Chocolate-brown eyes met mine, warmer than I’d ever seen them, and I thought maybe I was getting through to him. Then, before I had a chance to get my hopes up, his expression clouded.
“You were just a kid when that shit happened,” he said. “And you didn’t have death magic beating down your barriers. I’m glad you were able to get help, but it’s too late for me.”
He started to turn from me, and I knew he was planning to retreat to the house without another word. I couldn’t let him do that, couldn’t let our conversation end on such a hopeless note. So I reached out and grabbed his arm.
He whirled on me, braids lashing through the air like whips. I stood my ground, refusing to let go as he glared down at me for daring to touch him. His biceps were as hard as marble, well defined, and almost completely devoid of fat. He could have broken my grip easily, and the fact that he didn’t gave me the courage to hold on.
“It’s not too late unless you want it to be,” I said.
“You don’t know what the fuck you’re talking about, so shut the fuck up.”
F-bombs from Jamaal were a dime a dozen, so I wasn’t particularly surprised by his response. I also couldn’t help noticing he still hadn’t tried to pull his arm from my grip. There was a battle going on inside him, a battle between the part of him that wanted to avoid all human contact to prevent being hurt and the part that was desperate not to be alone anymore. It was a battle with which I was intimately familiar.
“I know exactly what I’m talking about, and you know it,” I countered. “I know exactly what it’s like to be abandoned by someone I love, and I know exactly what it’s like to build up that suit of emotional armor so—”
Jamaal jerked his arm, the motion making me stumble forward, right into his chest. I expected him to shove me away, so what he did next shocked me.
His free hand plunged into my hair, grabbing a handful and pulling my head back. I started to gasp out a protest, but before a sound escaped me, his mouth crashed down on mine.

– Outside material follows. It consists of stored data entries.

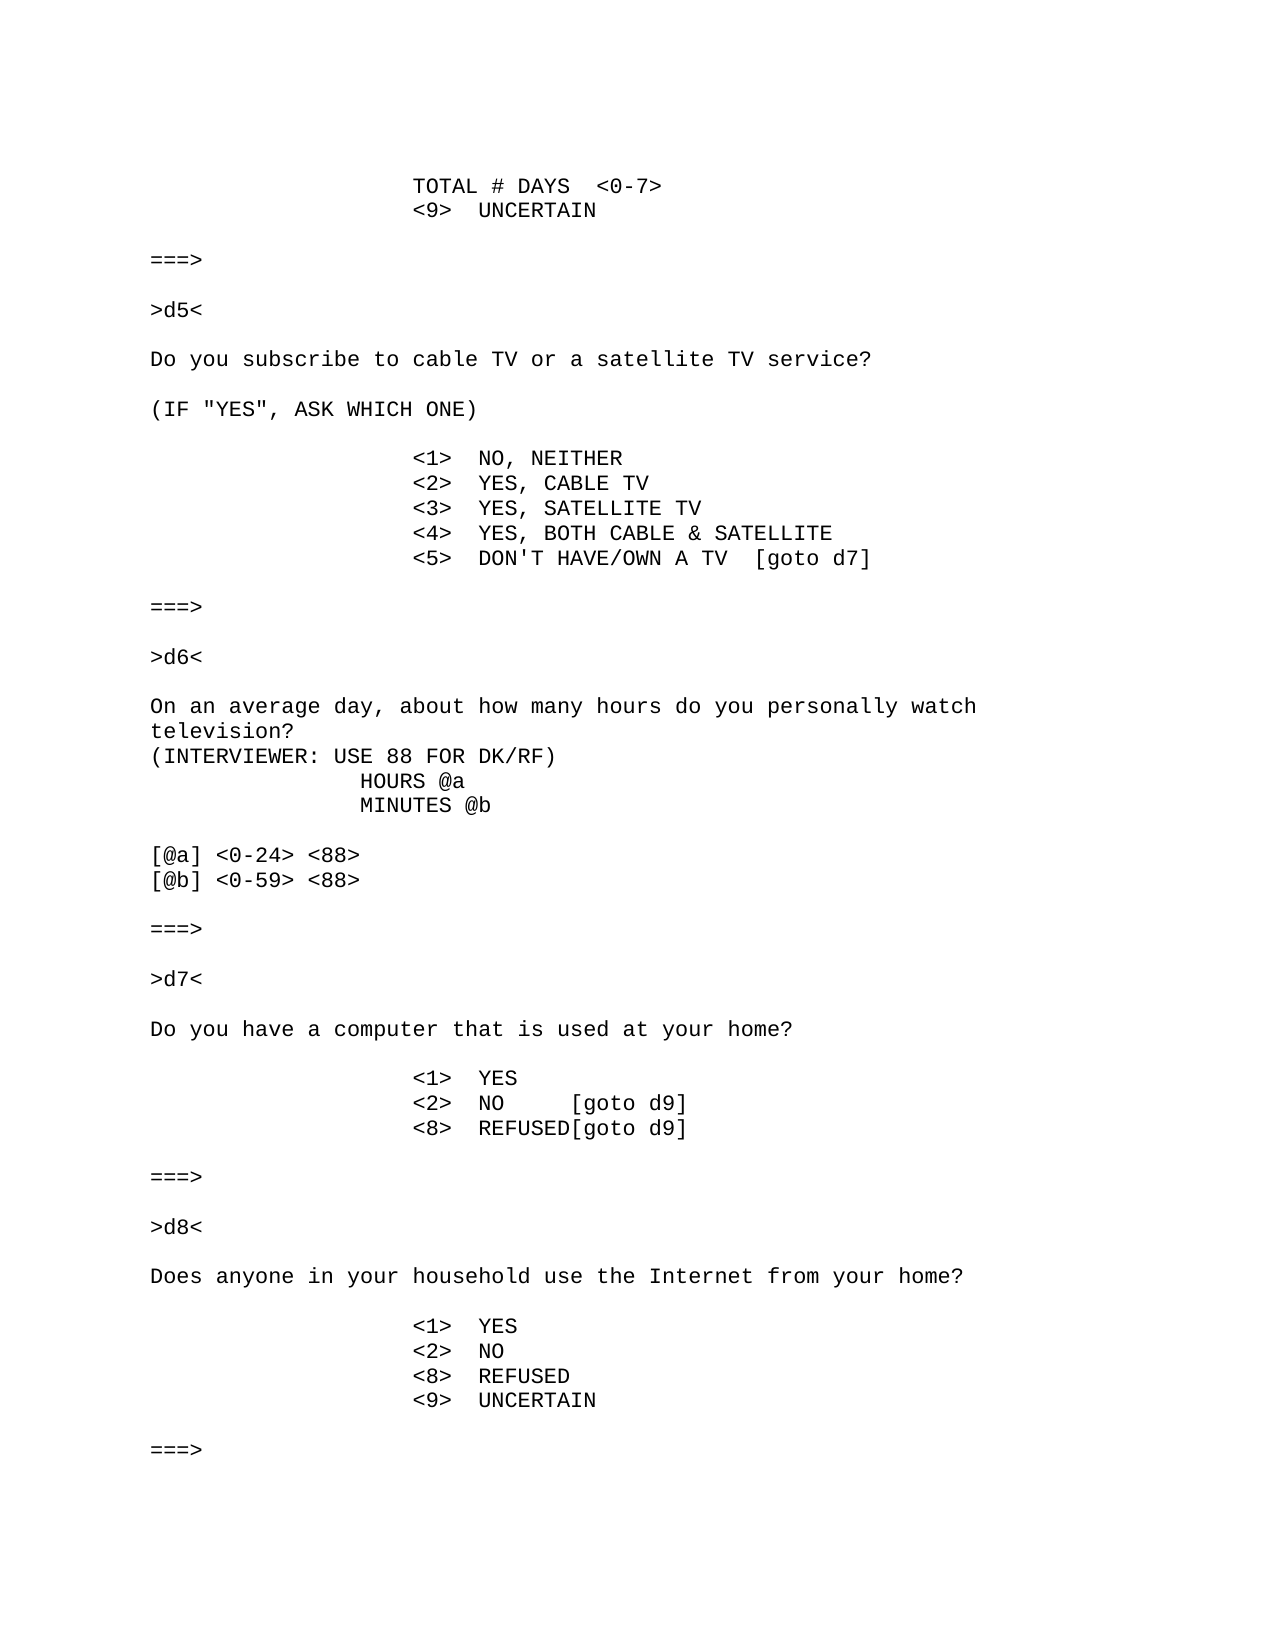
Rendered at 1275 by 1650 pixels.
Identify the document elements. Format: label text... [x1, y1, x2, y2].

text <2> NO [goto d9] [150, 1092, 1125, 1117]
text <4> YES, BOTH CABLE & SATELLITE [150, 522, 1125, 547]
text Does anyone in your household use the Internet from your home? [150, 1266, 1125, 1290]
text ===> [150, 1166, 1125, 1191]
text <8> REFUSED[goto d9] [150, 1117, 1125, 1142]
text [@b] <0-59> <88> [150, 869, 1125, 894]
text <9> UNCERTAIN [150, 1389, 1125, 1414]
text (INTERVIEWER: USE 88 FOR DK/RF) [150, 745, 1125, 770]
text >d6< [150, 646, 1125, 671]
text ===> [150, 1439, 1125, 1464]
text <1> YES [150, 1067, 1125, 1092]
text <2> NO [150, 1340, 1125, 1365]
text <1> NO, NEITHER [150, 447, 1125, 472]
text <3> YES, SATELLITE TV [150, 497, 1125, 522]
text >d7< [150, 968, 1125, 993]
text <5> DON'T HAVE/OWN A TV [goto d7] [150, 547, 1125, 571]
text Do you subscribe to cable TV or a satellite TV service? [150, 348, 1125, 373]
text ===> [150, 918, 1125, 943]
text >d5< [150, 299, 1125, 323]
text ===> [150, 596, 1125, 621]
text Do you have a computer that is used at your home? [150, 1018, 1125, 1042]
text <2> YES, CABLE TV [150, 472, 1125, 497]
text (IF "YES", ASK WHICH ONE) [150, 398, 1125, 423]
text HOURS @a [150, 770, 1125, 794]
text ===> [150, 249, 1125, 274]
text MINUTES @b [150, 794, 1125, 819]
text [@a] <0-24> <88> [150, 844, 1125, 869]
text On an average day, about how many hours do you personally watch television? [150, 695, 1125, 745]
text <1> YES [150, 1315, 1125, 1340]
text >d8< [150, 1216, 1125, 1241]
text <9> UNCERTAIN [150, 199, 1125, 224]
text <8> REFUSED [150, 1365, 1125, 1389]
text TOTAL # DAYS <0-7> [150, 175, 1125, 199]
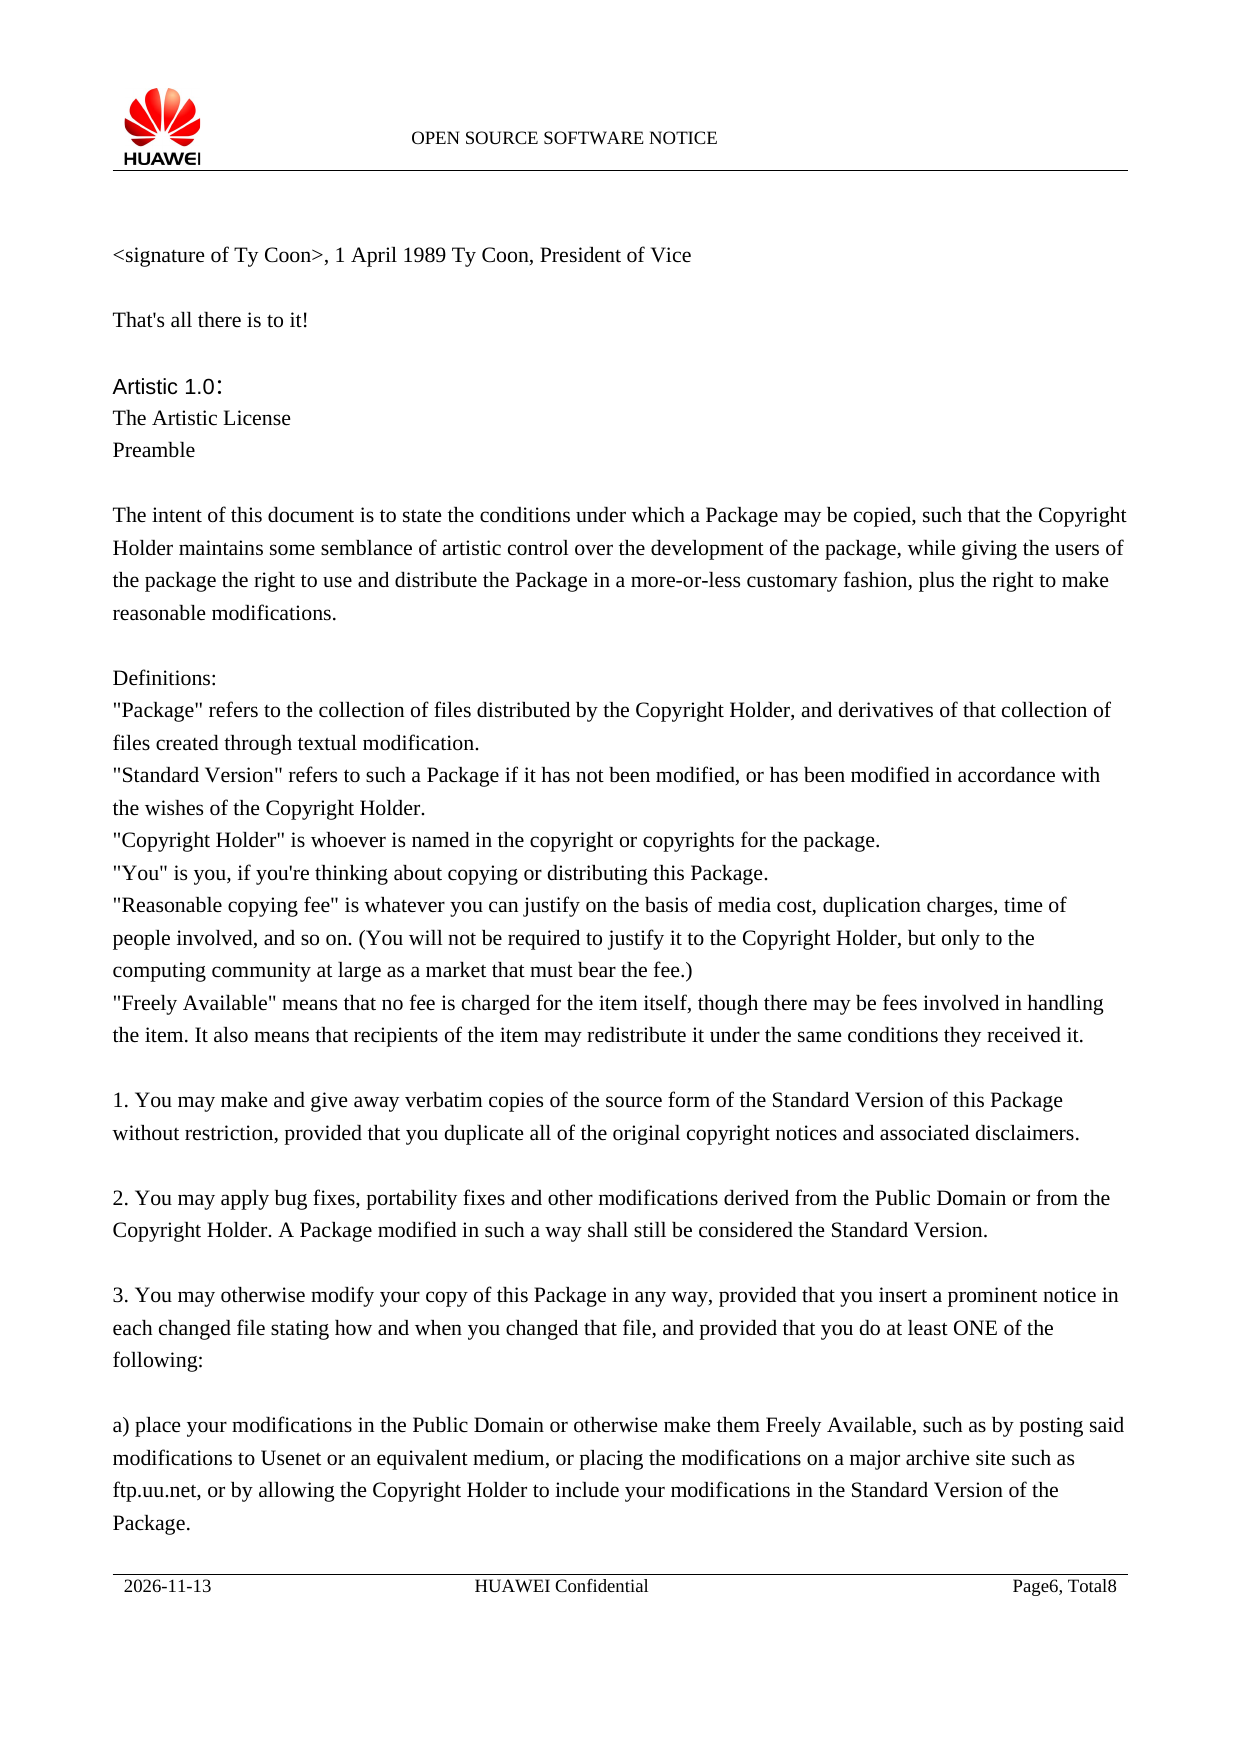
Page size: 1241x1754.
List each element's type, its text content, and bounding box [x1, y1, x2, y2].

text The intent of this document is to state the conditions under which a Package may be copied, such that the Copyright Holder maintains some semblance of artistic control over the development of the package, while giving the users of the package the right to use and distribute the Package in a more-or-less customary fashion, plus the right to make reasonable modifications. [112, 499, 1128, 629]
text The Artistic License [112, 401, 1128, 434]
text "You" is you, if you're thinking about copying or distributing this Package. [112, 856, 1128, 889]
picture [124, 88, 201, 165]
text 1. You may make and give away verbatim copies of the source form of the Standard Version of this Package without restriction, provided that you duplicate all of the original copyright notices and associated disclaimers. [112, 1084, 1128, 1149]
text "Package" refers to the collection of files distributed by the Copyright Holder, and derivatives of that collection of files created through textual modification. [112, 694, 1128, 759]
text "Standard Version" refers to such a Package if it has not been modified, or has been modified in accordance with the wishes of the Copyright Holder. [112, 759, 1128, 824]
text <signature of Ty Coon>, 1 April 1989 Ty Coon, President of Vice [112, 239, 1128, 271]
text "Reasonable copying fee" is whatever you can justify on the basis of media cost, duplication charges, time of people involved, and so on. (You will not be required to justify it to the Copyright Holder, but only to the computing community at large as a market that must bear the fee.) [112, 889, 1128, 986]
text "Copyright Holder" is whoever is named in the copyright or copyrights for the package. [112, 824, 1128, 856]
text Artistic 1.0： [112, 369, 1128, 401]
text Definitions: [112, 661, 1128, 694]
text That's all there is to it! [112, 304, 1128, 336]
text Preamble [112, 434, 1128, 466]
text a) place your modifications in the Public Domain or otherwise make them Freely Available, such as by posting said modifications to Usenet or an equivalent medium, or placing the modifications on a major archive site such as ftp.uu.net, or by allowing the Copyright Holder to include your modifications in the Standard Version of the Package. [112, 1409, 1128, 1539]
text 3. You may otherwise modify your copy of this Package in any way, provided that you insert a prominent notice in each changed file stating how and when you changed that file, and provided that you do at least ONE of the following: [112, 1279, 1128, 1376]
text 2. You may apply bug fixes, portability fixes and other modifications derived from the Public Domain or from the Copyright Holder. A Package modified in such a way shall still be considered the Standard Version. [112, 1181, 1128, 1246]
text "Freely Available" means that no fee is charged for the item itself, though there may be fees involved in handling the item. It also means that recipients of the item may redistribute it under the same conditions they received it. [112, 986, 1128, 1051]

He smelled of cloves and smoke, with a sweet overtone of pot. His braids tickled my face and throat, and his lips …
This was not a soft kiss, not a kiss inspired by tender emotions and affection. This was rage and pain, loneliness and frustration, and, most of all, fear. His lips pressed against mine so hard I half expected them to fuse. My mouth was open from my interrupted protest, and he thrust his tongue inside.
I won’t lie and claim I wasn’t a bit turned on. There was no question I was attracted to Jamaal, had been even when he’d hated me and wanted to kill me. He was beautiful and exotic and dangerous, all of which made him sexy as sin. Desire stirred in my belly as his tongue brushed against mine. I wanted to shut off my brain and return the kiss, press my body up against his. I wanted to take him upstairs and get him out of his clothes, see if his body was as beautiful as his face.
But this was wrong on so many levels. Jamaal and
I didn’t even like each other, and I’d never seen any sign before now that he shared my attraction. He was violent and dangerously unstable, and he was kissing me because he wanted to shut me up—although I had to wonder why he hadn’t just pulled free and slammed into the house.
I tried to pull away from the kiss, but Jamaal wouldn’t let me. His hand was still buried in my hair, strands wrapped around his fingers as he tasted the inside of my mouth. I put my hands on his chest and pushed, but I might as well have tried to move a tank. He pressed me closer to his chest, close enough that I could feel the impressive bulge in his pants. He might be doing this just to make a point, but he wasn’t completely unmoved by it.